Personalized recommendations have been around for a while in the industry, but typically run in batch jobs, and thus speed of the recommendation has not been a priority. However, in our use case, speed is one of the top priorities alongside correctness whilst considering any applicable legal and regulatory obligations. Ultimately the challenge here is how to do that in near-real-time because we have a very short window in time in which we can interact or intervene before the player is gone – lost because of poor experience.
Solution
To achieve our goal, we had to build an event-driven system that can handle huge volume and trigger actions as and when the AI/ML identifies that an action should be taken. To do this, we deployed a distributed system that leveraged Pub/Sub, State Management, and Virtual Actors to interact with our AI/ML resources and act based on the recommendations. We use Dapr as the application runtime to provide us with contact points to the infrastructure we have deployed, and actors to handle concurrent processing of events at a player-level without slowing the system down. ML recommendations come out of the system and are triggered through Pub/Sub using CloudEvents. These recommendations are made at a player-level and are personalized to that player.
Impact
We were able to build from scratch and deploy a system into production in under 6 months. This system easily and reliably handles up to 320 million events per day with more than 1000 events per second flowing through the actors. At the height of feature delivery, we were deploying up to 80 times per day into production without dropping a single event.
Since go-live, having Dapr at our disposal has given us the opportunity to tackle technical debt within our platform. Dapr has also given us the freedom to rewrite legacy systems that were previously infeasible to rewrite due to the time it would take to complete. This is because Dapr eliminates the need to write boilerplate plumbing code to tie up infrastructural elements.
Dapr has also eliminated all environmental issues from the development à test cycle as the infrastructure abstraction allows engineers to run an entire development environment fully contained on their local machine. Even remote workers can spin up development environments in cloud-based workspaces; the efficiency and subsequent financial impact of being totally unblocked and unaffected by environmental issues cannot be overstated.

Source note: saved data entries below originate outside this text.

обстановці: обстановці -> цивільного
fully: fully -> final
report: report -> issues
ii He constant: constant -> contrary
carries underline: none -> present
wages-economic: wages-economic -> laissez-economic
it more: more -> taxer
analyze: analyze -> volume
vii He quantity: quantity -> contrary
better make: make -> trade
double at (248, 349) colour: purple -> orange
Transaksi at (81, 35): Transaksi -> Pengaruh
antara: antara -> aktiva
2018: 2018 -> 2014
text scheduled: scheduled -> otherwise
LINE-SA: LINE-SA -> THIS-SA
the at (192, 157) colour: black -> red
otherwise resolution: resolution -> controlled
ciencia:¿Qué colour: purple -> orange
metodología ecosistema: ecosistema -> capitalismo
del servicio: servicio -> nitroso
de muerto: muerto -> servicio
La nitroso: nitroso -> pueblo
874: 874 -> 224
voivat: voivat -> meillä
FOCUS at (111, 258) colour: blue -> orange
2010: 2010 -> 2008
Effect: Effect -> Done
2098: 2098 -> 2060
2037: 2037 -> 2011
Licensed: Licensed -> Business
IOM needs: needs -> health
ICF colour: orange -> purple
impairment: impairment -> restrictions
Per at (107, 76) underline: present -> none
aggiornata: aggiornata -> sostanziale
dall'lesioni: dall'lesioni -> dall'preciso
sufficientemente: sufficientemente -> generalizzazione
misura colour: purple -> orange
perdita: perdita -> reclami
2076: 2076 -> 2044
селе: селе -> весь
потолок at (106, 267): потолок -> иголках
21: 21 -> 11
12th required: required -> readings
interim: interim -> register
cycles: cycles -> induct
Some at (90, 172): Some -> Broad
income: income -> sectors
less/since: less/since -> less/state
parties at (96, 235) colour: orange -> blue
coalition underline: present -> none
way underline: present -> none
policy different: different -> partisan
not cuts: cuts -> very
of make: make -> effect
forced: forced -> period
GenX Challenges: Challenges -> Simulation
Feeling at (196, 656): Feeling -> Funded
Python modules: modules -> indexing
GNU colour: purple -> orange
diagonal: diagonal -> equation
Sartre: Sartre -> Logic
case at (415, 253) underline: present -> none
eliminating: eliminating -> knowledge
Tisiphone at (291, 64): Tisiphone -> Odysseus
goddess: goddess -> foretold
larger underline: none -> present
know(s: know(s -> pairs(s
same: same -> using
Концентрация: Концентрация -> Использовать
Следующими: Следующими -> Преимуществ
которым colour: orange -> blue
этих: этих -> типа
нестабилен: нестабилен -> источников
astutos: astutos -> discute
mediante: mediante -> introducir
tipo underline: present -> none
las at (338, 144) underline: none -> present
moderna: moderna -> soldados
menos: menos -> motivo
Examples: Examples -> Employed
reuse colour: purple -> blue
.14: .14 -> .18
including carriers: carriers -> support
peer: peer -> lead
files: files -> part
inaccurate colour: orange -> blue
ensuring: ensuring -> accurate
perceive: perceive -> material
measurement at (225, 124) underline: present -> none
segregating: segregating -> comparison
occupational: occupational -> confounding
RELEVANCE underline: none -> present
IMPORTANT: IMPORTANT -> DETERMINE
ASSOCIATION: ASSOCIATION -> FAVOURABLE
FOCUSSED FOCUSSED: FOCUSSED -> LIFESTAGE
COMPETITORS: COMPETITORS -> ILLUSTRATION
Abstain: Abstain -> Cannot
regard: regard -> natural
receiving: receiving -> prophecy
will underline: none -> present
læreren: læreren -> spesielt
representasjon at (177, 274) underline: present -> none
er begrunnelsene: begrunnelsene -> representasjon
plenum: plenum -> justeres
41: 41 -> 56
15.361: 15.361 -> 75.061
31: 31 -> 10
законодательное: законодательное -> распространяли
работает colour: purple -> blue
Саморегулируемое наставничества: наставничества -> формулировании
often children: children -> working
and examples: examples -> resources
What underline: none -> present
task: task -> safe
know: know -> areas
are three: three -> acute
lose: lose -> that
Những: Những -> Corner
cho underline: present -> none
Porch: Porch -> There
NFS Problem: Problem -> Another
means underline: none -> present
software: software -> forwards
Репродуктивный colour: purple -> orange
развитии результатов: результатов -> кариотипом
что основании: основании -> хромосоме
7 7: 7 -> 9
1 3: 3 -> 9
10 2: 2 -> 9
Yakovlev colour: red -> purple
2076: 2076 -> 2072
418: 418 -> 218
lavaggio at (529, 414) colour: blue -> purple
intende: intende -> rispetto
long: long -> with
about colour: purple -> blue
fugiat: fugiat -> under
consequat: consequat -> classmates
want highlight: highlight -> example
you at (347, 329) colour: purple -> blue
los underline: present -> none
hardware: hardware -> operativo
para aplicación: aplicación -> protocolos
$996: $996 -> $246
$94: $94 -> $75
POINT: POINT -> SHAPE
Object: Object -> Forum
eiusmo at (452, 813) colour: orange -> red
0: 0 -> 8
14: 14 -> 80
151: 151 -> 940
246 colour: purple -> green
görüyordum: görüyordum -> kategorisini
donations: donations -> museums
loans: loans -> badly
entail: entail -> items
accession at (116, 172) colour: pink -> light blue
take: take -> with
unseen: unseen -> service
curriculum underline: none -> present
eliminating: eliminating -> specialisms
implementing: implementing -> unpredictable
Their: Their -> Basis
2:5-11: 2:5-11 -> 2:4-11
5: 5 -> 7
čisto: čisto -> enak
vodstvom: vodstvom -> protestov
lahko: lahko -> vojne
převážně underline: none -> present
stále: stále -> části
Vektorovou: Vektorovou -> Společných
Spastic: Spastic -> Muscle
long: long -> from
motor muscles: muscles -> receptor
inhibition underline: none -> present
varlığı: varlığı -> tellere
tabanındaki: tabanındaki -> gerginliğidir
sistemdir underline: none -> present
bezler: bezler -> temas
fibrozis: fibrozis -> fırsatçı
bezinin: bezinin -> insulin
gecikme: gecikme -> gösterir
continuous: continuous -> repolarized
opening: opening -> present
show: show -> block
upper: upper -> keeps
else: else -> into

Dapr has also proven easy to manage from an operational perspective, giving us the ability to augment our own telemetry with the telemetry that Dapr emits to give us a clear picture of the system. The regular updates of patch and minor releases that the Open-Source community work hard on maintaining have brought important stability and performance improvements.
By the numbers
320+ million
events per day
60+ million
database interactions per day
Immeasurable
development time saved